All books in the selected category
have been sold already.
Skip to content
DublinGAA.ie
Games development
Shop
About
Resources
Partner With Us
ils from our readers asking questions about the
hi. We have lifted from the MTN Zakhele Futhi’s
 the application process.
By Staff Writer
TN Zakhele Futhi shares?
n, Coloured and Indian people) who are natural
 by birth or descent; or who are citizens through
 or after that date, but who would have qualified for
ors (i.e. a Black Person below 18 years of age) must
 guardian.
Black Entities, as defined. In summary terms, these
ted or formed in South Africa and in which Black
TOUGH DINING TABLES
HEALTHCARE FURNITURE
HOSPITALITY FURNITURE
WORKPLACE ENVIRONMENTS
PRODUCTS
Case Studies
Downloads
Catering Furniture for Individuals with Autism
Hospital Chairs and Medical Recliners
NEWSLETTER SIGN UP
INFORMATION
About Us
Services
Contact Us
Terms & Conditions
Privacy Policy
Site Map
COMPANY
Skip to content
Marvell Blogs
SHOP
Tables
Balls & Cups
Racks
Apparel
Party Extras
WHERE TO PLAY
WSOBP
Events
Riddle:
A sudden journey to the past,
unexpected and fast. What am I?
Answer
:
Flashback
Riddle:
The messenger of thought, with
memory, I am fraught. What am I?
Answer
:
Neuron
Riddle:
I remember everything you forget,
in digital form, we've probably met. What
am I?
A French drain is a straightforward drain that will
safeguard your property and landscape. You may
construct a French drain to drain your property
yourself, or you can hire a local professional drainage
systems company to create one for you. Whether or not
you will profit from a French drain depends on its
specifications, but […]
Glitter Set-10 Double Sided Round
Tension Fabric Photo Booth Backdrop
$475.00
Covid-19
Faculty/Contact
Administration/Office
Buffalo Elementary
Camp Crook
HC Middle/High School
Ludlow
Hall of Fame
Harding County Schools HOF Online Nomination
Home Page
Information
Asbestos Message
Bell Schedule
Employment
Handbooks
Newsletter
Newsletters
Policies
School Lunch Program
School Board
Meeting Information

○ ○ ○ ○ ○ ○ ○

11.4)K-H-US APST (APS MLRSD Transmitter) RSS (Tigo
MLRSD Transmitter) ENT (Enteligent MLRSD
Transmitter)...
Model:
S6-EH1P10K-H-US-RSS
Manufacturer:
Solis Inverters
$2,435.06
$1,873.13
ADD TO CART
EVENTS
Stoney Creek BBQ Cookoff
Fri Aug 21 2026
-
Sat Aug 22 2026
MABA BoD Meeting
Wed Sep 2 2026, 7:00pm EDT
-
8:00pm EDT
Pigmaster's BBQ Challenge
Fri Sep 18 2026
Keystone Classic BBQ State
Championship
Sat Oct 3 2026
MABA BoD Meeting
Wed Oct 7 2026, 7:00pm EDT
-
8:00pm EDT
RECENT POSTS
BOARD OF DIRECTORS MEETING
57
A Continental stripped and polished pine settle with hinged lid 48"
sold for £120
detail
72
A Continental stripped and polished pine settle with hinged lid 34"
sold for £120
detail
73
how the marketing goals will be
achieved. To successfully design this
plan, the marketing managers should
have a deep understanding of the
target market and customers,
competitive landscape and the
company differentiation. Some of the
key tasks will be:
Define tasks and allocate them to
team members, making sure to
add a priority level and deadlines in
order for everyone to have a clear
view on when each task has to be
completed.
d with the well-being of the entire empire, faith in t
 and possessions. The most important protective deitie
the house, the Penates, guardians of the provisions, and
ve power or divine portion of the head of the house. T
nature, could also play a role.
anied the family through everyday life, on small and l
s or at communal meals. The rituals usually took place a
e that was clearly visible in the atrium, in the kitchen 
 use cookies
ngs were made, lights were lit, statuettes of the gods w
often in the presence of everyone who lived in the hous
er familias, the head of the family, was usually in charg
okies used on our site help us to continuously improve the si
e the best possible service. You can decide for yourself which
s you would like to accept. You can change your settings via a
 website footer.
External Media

○ ○ ○ ○ ○ ○ ○

ASSIGNMENT: Please reproduce, exactly as they appear above, the lines from the line containing "All books in the selected category" up to and including the line containing "by birth or".

TASK OUTPUT:
All books in the selected category
have been sold already.
Skip to content
DublinGAA.ie
Games development
Shop
About
Resources
Partner With Us
ils from our readers asking questions about the
hi. We have lifted from the MTN Zakhele Futhi’s
 the application process.
By Staff Writer
TN Zakhele Futhi shares?
n, Coloured and Indian people) who are natural
 by birth or descent; or who are citizens through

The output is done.